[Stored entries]
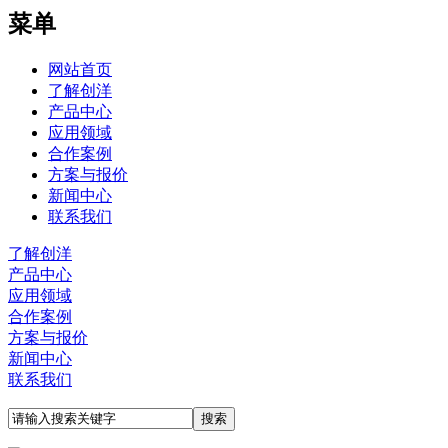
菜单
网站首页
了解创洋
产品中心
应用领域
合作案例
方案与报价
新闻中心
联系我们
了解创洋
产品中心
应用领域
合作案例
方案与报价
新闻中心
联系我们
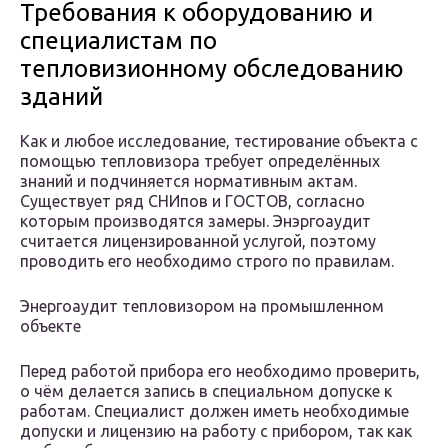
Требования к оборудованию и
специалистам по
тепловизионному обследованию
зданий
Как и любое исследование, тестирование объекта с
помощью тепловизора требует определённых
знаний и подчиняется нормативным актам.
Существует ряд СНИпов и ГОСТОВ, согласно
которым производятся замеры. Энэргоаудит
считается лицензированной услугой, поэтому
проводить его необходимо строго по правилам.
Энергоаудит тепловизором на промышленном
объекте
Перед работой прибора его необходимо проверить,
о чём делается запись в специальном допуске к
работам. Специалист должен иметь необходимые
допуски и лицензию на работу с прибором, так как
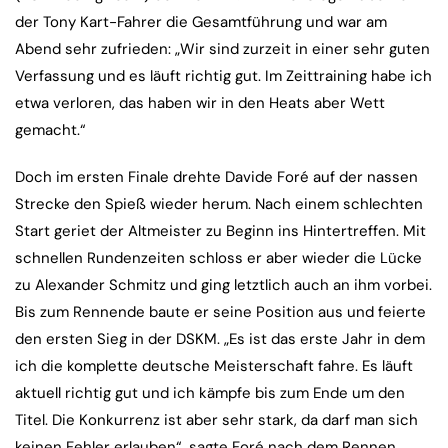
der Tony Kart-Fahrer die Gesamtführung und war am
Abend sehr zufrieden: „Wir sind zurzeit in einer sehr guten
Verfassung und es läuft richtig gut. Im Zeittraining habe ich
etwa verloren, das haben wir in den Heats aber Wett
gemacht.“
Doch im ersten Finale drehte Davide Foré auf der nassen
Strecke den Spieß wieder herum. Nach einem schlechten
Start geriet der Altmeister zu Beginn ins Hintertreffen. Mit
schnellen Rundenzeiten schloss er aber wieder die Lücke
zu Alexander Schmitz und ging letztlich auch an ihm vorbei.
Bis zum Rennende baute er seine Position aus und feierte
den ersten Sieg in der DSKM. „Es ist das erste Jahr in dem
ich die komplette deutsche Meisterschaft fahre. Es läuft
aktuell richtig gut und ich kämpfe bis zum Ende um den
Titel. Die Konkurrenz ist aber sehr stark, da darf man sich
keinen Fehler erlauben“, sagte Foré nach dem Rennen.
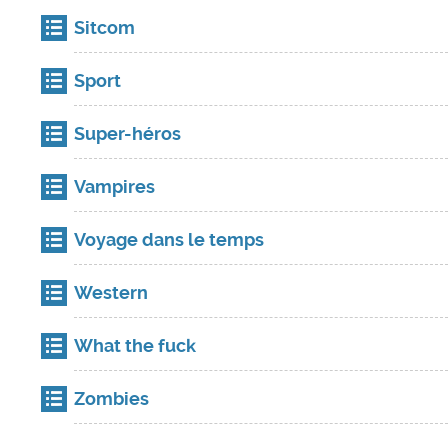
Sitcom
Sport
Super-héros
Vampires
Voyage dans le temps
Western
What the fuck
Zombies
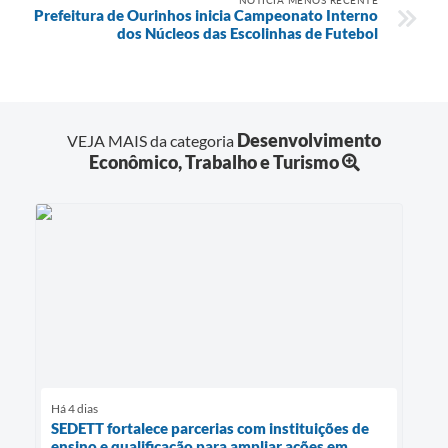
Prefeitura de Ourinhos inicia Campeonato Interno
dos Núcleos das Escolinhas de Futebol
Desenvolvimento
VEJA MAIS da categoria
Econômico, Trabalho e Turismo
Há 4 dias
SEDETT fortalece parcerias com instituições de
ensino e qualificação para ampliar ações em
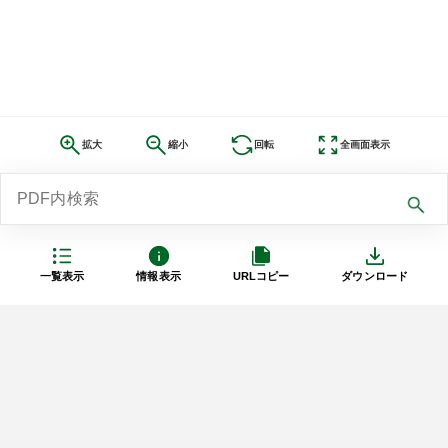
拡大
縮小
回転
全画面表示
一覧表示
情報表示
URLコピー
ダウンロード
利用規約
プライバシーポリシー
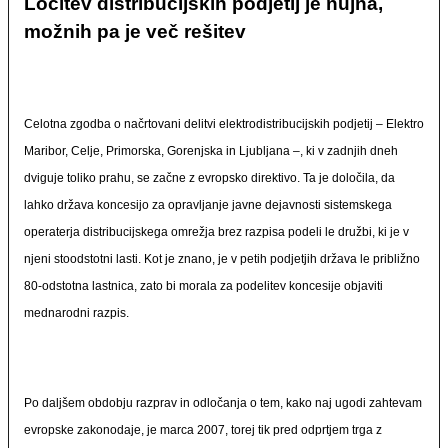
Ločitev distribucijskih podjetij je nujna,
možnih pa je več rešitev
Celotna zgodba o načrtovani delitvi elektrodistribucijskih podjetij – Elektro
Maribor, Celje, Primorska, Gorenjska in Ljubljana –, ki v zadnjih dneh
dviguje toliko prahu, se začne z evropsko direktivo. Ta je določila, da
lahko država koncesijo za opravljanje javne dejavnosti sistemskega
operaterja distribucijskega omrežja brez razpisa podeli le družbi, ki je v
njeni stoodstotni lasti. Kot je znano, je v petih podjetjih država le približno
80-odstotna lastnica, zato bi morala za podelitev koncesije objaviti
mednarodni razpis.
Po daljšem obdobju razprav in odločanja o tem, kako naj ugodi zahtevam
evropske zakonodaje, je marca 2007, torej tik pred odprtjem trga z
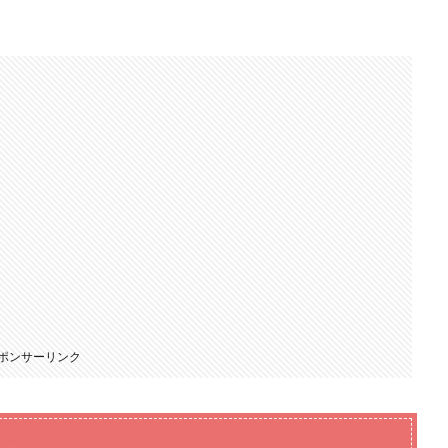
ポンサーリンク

* **What this task involves**
Find the word "sehr" in the entries and show each line where it is found.

* **Task answer**
Abend sehr zufrieden: „Wir sind zurzeit in einer sehr guten
Titel. Die Konkurrenz ist aber sehr stark, da darf man sich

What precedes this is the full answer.